December 29 was our 13th anniversary. We spent it in Kaaawa with James and PJ. Its one of my favorite spots in this whole wide world. Not only because they are wonderful people, but they have a gorgeous house they built themselves right on the beach.  I wonder if they would let us move in. I'm sure 5 extra people at their beautiful home wouldn't be crazy at all.


 Auntie PJ is WAY more fun that me. WAY. She even dances with my kids.



 

 Happy 13 Years to us!

My apologies to my posterity for not taking any pictures of our New Years Festivities.  Just know that it was spent with a bunch of awesome people, and we had a great time. And we weren't even drunk. Did you know that it is very possible to have a blast when you are sober? I've been doing it for 35 years now.

Now . . . . Let's talk about 2012. It was pretty good year for me, up until Obama got re-elected (although some of you might of liked that . . . you weirdos).
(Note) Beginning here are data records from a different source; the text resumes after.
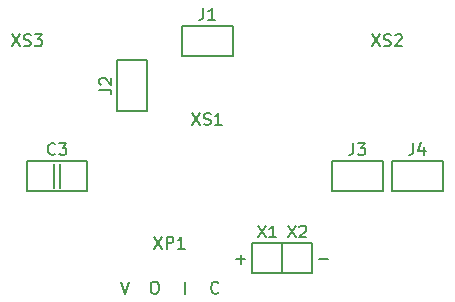
<source format=gbr>
G04 #@! TF.GenerationSoftware,KiCad,Pcbnew,5.1.6-c6e7f7d~87~ubuntu19.10.1*
G04 #@! TF.CreationDate,2022-01-09T14:59:42+06:00*
G04 #@! TF.ProjectId,1590N1_connector_board_r1,31353930-4e31-45f6-936f-6e6e6563746f,1A*
G04 #@! TF.SameCoordinates,Original*
G04 #@! TF.FileFunction,Legend,Top*
G04 #@! TF.FilePolarity,Positive*
%FSLAX46Y46*%
G04 Gerber Fmt 4.6, Leading zero omitted, Abs format (unit mm)*
G04 Created by KiCad (PCBNEW 5.1.6-c6e7f7d~87~ubuntu19.10.1) date 2022-01-09 14:59:42*
%MOMM*%
%LPD*%
G01*
G04 APERTURE LIST*
%ADD10C,0.200000*%
%ADD11O,5.400000X3.400000*%
%ADD12O,3.400000X5.400000*%
%ADD13O,5.900000X3.400000*%
%ADD14R,2.300000X2.300000*%
%ADD15C,2.300000*%
%ADD16O,2.900000X4.400000*%
%ADD17O,3.100000X4.400000*%
%ADD18R,2.000000X2.200000*%
%ADD19R,2.200000X2.000000*%
G04 APERTURE END LIST*
D10*
X106354523Y-160377142D02*
X106306904Y-160424761D01*
X106164047Y-160472380D01*
X106068809Y-160472380D01*
X105925952Y-160424761D01*
X105830714Y-160329523D01*
X105783095Y-160234285D01*
X105735476Y-160043809D01*
X105735476Y-159900952D01*
X105783095Y-159710476D01*
X105830714Y-159615238D01*
X105925952Y-159520000D01*
X106068809Y-159472380D01*
X106164047Y-159472380D01*
X106306904Y-159520000D01*
X106354523Y-159567619D01*
X103505000Y-160472380D02*
X103505000Y-159472380D01*
X100869761Y-159472380D02*
X101060238Y-159472380D01*
X101155476Y-159520000D01*
X101250714Y-159615238D01*
X101298333Y-159805714D01*
X101298333Y-160139047D01*
X101250714Y-160329523D01*
X101155476Y-160424761D01*
X101060238Y-160472380D01*
X100869761Y-160472380D01*
X100774523Y-160424761D01*
X100679285Y-160329523D01*
X100631666Y-160139047D01*
X100631666Y-159805714D01*
X100679285Y-159615238D01*
X100774523Y-159520000D01*
X100869761Y-159472380D01*
X98091666Y-159472380D02*
X98425000Y-160472380D01*
X98758333Y-159472380D01*
X114871547Y-157551428D02*
X115633452Y-157551428D01*
X107886547Y-157551428D02*
X108648452Y-157551428D01*
X108267500Y-157932380D02*
X108267500Y-157170476D01*
X95250000Y-149225000D02*
X90170000Y-149225000D01*
X95250000Y-151765000D02*
X90170000Y-151765000D01*
X92456000Y-151511000D02*
X92456000Y-149479000D01*
X92964000Y-151511000D02*
X92964000Y-149479000D01*
X90170000Y-151765000D02*
X90170000Y-149225000D01*
X95250000Y-151765000D02*
X95250000Y-149225000D01*
X125349000Y-151765000D02*
X125349000Y-149225000D01*
X121031000Y-151765000D02*
X121031000Y-149225000D01*
X125349000Y-151765000D02*
X121031000Y-151765000D01*
X125349000Y-149225000D02*
X121031000Y-149225000D01*
X115951000Y-149225000D02*
X115951000Y-151765000D01*
X120269000Y-149225000D02*
X120269000Y-151765000D01*
X115951000Y-149225000D02*
X120269000Y-149225000D01*
X115951000Y-151765000D02*
X120269000Y-151765000D01*
X97790000Y-140716000D02*
X97790000Y-145034000D01*
X100330000Y-140716000D02*
X100330000Y-145034000D01*
X100330000Y-145034000D02*
X97790000Y-145034000D01*
X100330000Y-140716000D02*
X97790000Y-140716000D01*
X107569000Y-137795000D02*
X103251000Y-137795000D01*
X107569000Y-140335000D02*
X103251000Y-140335000D01*
X103251000Y-140335000D02*
X103251000Y-137795000D01*
X107569000Y-140335000D02*
X107569000Y-137795000D01*
X111760000Y-156210000D02*
X111760000Y-158750000D01*
X109220000Y-156210000D02*
X109220000Y-158750000D01*
X109220000Y-158750000D02*
X111760000Y-158750000D01*
X109220000Y-156210000D02*
X111760000Y-156210000D01*
X114300000Y-156210000D02*
X114300000Y-158750000D01*
X111760000Y-156210000D02*
X111760000Y-158750000D01*
X111760000Y-158750000D02*
X114300000Y-158750000D01*
X111760000Y-156210000D02*
X114300000Y-156210000D01*
X104124285Y-145184880D02*
X104790952Y-146184880D01*
X104790952Y-145184880D02*
X104124285Y-146184880D01*
X105124285Y-146137261D02*
X105267142Y-146184880D01*
X105505238Y-146184880D01*
X105600476Y-146137261D01*
X105648095Y-146089642D01*
X105695714Y-145994404D01*
X105695714Y-145899166D01*
X105648095Y-145803928D01*
X105600476Y-145756309D01*
X105505238Y-145708690D01*
X105314761Y-145661071D01*
X105219523Y-145613452D01*
X105171904Y-145565833D01*
X105124285Y-145470595D01*
X105124285Y-145375357D01*
X105171904Y-145280119D01*
X105219523Y-145232500D01*
X105314761Y-145184880D01*
X105552857Y-145184880D01*
X105695714Y-145232500D01*
X106648095Y-146184880D02*
X106076666Y-146184880D01*
X106362380Y-146184880D02*
X106362380Y-145184880D01*
X106267142Y-145327738D01*
X106171904Y-145422976D01*
X106076666Y-145470595D01*
X100925476Y-155662380D02*
X101592142Y-156662380D01*
X101592142Y-155662380D02*
X100925476Y-156662380D01*
X101973095Y-156662380D02*
X101973095Y-155662380D01*
X102354047Y-155662380D01*
X102449285Y-155710000D01*
X102496904Y-155757619D01*
X102544523Y-155852857D01*
X102544523Y-155995714D01*
X102496904Y-156090952D01*
X102449285Y-156138571D01*
X102354047Y-156186190D01*
X101973095Y-156186190D01*
X103496904Y-156662380D02*
X102925476Y-156662380D01*
X103211190Y-156662380D02*
X103211190Y-155662380D01*
X103115952Y-155805238D01*
X103020714Y-155900476D01*
X102925476Y-155948095D01*
X88884285Y-138517380D02*
X89550952Y-139517380D01*
X89550952Y-138517380D02*
X88884285Y-139517380D01*
X89884285Y-139469761D02*
X90027142Y-139517380D01*
X90265238Y-139517380D01*
X90360476Y-139469761D01*
X90408095Y-139422142D01*
X90455714Y-139326904D01*
X90455714Y-139231666D01*
X90408095Y-139136428D01*
X90360476Y-139088809D01*
X90265238Y-139041190D01*
X90074761Y-138993571D01*
X89979523Y-138945952D01*
X89931904Y-138898333D01*
X89884285Y-138803095D01*
X89884285Y-138707857D01*
X89931904Y-138612619D01*
X89979523Y-138565000D01*
X90074761Y-138517380D01*
X90312857Y-138517380D01*
X90455714Y-138565000D01*
X90789047Y-138517380D02*
X91408095Y-138517380D01*
X91074761Y-138898333D01*
X91217619Y-138898333D01*
X91312857Y-138945952D01*
X91360476Y-138993571D01*
X91408095Y-139088809D01*
X91408095Y-139326904D01*
X91360476Y-139422142D01*
X91312857Y-139469761D01*
X91217619Y-139517380D01*
X90931904Y-139517380D01*
X90836666Y-139469761D01*
X90789047Y-139422142D01*
X119364285Y-138517380D02*
X120030952Y-139517380D01*
X120030952Y-138517380D02*
X119364285Y-139517380D01*
X120364285Y-139469761D02*
X120507142Y-139517380D01*
X120745238Y-139517380D01*
X120840476Y-139469761D01*
X120888095Y-139422142D01*
X120935714Y-139326904D01*
X120935714Y-139231666D01*
X120888095Y-139136428D01*
X120840476Y-139088809D01*
X120745238Y-139041190D01*
X120554761Y-138993571D01*
X120459523Y-138945952D01*
X120411904Y-138898333D01*
X120364285Y-138803095D01*
X120364285Y-138707857D01*
X120411904Y-138612619D01*
X120459523Y-138565000D01*
X120554761Y-138517380D01*
X120792857Y-138517380D01*
X120935714Y-138565000D01*
X121316666Y-138612619D02*
X121364285Y-138565000D01*
X121459523Y-138517380D01*
X121697619Y-138517380D01*
X121792857Y-138565000D01*
X121840476Y-138612619D01*
X121888095Y-138707857D01*
X121888095Y-138803095D01*
X121840476Y-138945952D01*
X121269047Y-139517380D01*
X121888095Y-139517380D01*
X92543333Y-148629642D02*
X92495714Y-148677261D01*
X92352857Y-148724880D01*
X92257619Y-148724880D01*
X92114761Y-148677261D01*
X92019523Y-148582023D01*
X91971904Y-148486785D01*
X91924285Y-148296309D01*
X91924285Y-148153452D01*
X91971904Y-147962976D01*
X92019523Y-147867738D01*
X92114761Y-147772500D01*
X92257619Y-147724880D01*
X92352857Y-147724880D01*
X92495714Y-147772500D01*
X92543333Y-147820119D01*
X92876666Y-147724880D02*
X93495714Y-147724880D01*
X93162380Y-148105833D01*
X93305238Y-148105833D01*
X93400476Y-148153452D01*
X93448095Y-148201071D01*
X93495714Y-148296309D01*
X93495714Y-148534404D01*
X93448095Y-148629642D01*
X93400476Y-148677261D01*
X93305238Y-148724880D01*
X93019523Y-148724880D01*
X92924285Y-148677261D01*
X92876666Y-148629642D01*
X122856666Y-147724880D02*
X122856666Y-148439166D01*
X122809047Y-148582023D01*
X122713809Y-148677261D01*
X122570952Y-148724880D01*
X122475714Y-148724880D01*
X123761428Y-148058214D02*
X123761428Y-148724880D01*
X123523333Y-147677261D02*
X123285238Y-148391547D01*
X123904285Y-148391547D01*
X117776666Y-147724880D02*
X117776666Y-148439166D01*
X117729047Y-148582023D01*
X117633809Y-148677261D01*
X117490952Y-148724880D01*
X117395714Y-148724880D01*
X118157619Y-147724880D02*
X118776666Y-147724880D01*
X118443333Y-148105833D01*
X118586190Y-148105833D01*
X118681428Y-148153452D01*
X118729047Y-148201071D01*
X118776666Y-148296309D01*
X118776666Y-148534404D01*
X118729047Y-148629642D01*
X118681428Y-148677261D01*
X118586190Y-148724880D01*
X118300476Y-148724880D01*
X118205238Y-148677261D01*
X118157619Y-148629642D01*
X96289880Y-143208333D02*
X97004166Y-143208333D01*
X97147023Y-143255952D01*
X97242261Y-143351190D01*
X97289880Y-143494047D01*
X97289880Y-143589285D01*
X96385119Y-142779761D02*
X96337500Y-142732142D01*
X96289880Y-142636904D01*
X96289880Y-142398809D01*
X96337500Y-142303571D01*
X96385119Y-142255952D01*
X96480357Y-142208333D01*
X96575595Y-142208333D01*
X96718452Y-142255952D01*
X97289880Y-142827380D01*
X97289880Y-142208333D01*
X105076666Y-136294880D02*
X105076666Y-137009166D01*
X105029047Y-137152023D01*
X104933809Y-137247261D01*
X104790952Y-137294880D01*
X104695714Y-137294880D01*
X106076666Y-137294880D02*
X105505238Y-137294880D01*
X105790952Y-137294880D02*
X105790952Y-136294880D01*
X105695714Y-136437738D01*
X105600476Y-136532976D01*
X105505238Y-136580595D01*
X109680476Y-154709880D02*
X110347142Y-155709880D01*
X110347142Y-154709880D02*
X109680476Y-155709880D01*
X111251904Y-155709880D02*
X110680476Y-155709880D01*
X110966190Y-155709880D02*
X110966190Y-154709880D01*
X110870952Y-154852738D01*
X110775714Y-154947976D01*
X110680476Y-154995595D01*
X112220476Y-154709880D02*
X112887142Y-155709880D01*
X112887142Y-154709880D02*
X112220476Y-155709880D01*
X113220476Y-154805119D02*
X113268095Y-154757500D01*
X113363333Y-154709880D01*
X113601428Y-154709880D01*
X113696666Y-154757500D01*
X113744285Y-154805119D01*
X113791904Y-154900357D01*
X113791904Y-154995595D01*
X113744285Y-155138452D01*
X113172857Y-155709880D01*
X113791904Y-155709880D01*
%LPC*%
D11*
X105410000Y-142755000D03*
D12*
X110210000Y-146255000D03*
D13*
X105410000Y-148755000D03*
D14*
X99060000Y-146685000D03*
D15*
X99060000Y-139065000D03*
X105985000Y-158115000D03*
D14*
X103485000Y-158115000D03*
X100985000Y-158115000D03*
X98485000Y-158115000D03*
D16*
X87670000Y-157755000D03*
X92670000Y-157755000D03*
D17*
X90170000Y-142755000D03*
X120650000Y-142755000D03*
D16*
X123150000Y-157755000D03*
X118150000Y-157755000D03*
D18*
X94110000Y-150495000D03*
X91310000Y-150495000D03*
X122140000Y-150495000D03*
X124240000Y-150495000D03*
X119160000Y-150495000D03*
X117060000Y-150495000D03*
D19*
X99060000Y-141825000D03*
X99060000Y-143925000D03*
D18*
X106460000Y-139065000D03*
X104360000Y-139065000D03*
D14*
X99060000Y-153035000D03*
X104140000Y-153035000D03*
X110490000Y-157480000D03*
G36*
G01*
X109100000Y-152575000D02*
X109100000Y-153495000D01*
G75*
G02*
X108410000Y-154185000I-690000J0D01*
G01*
X107490000Y-154185000D01*
G75*
G02*
X106800000Y-153495000I0J690000D01*
G01*
X106800000Y-152575000D01*
G75*
G02*
X107490000Y-151885000I690000J0D01*
G01*
X108410000Y-151885000D01*
G75*
G02*
X109100000Y-152575000I0J-690000D01*
G01*
G37*
D15*
X110490000Y-153035000D03*
D14*
X113030000Y-157480000D03*
M02*

</source>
And then my sweet nephew died.  That was, and still is one of the hardest things our family has ever been through. I think about him every day. I think about my sister and her family every day. I also think about how precious life is EVERY SINGLE DAY. . . . . and how blessed I am to have so many wonderful people in my life. I have an amazing family, wonderful friends (who I consider family), I have my faith (which I love), my health (I've been working hard on that), and I live in one of the most beautiful places on earth.  Times will not always be easy, and sometimes, life might actually suck a little bit, or a lot. But you just keep on keepin' on. Those hard times make you stronger. I feel strong.  I feel like 2013 is going to be a good year.  A REALLY good year.  I hope yours is great as well.

PS . . . . I'm not making any resolutions this year.  I have one simple goal.  And that is to spend more quality time with family and friends.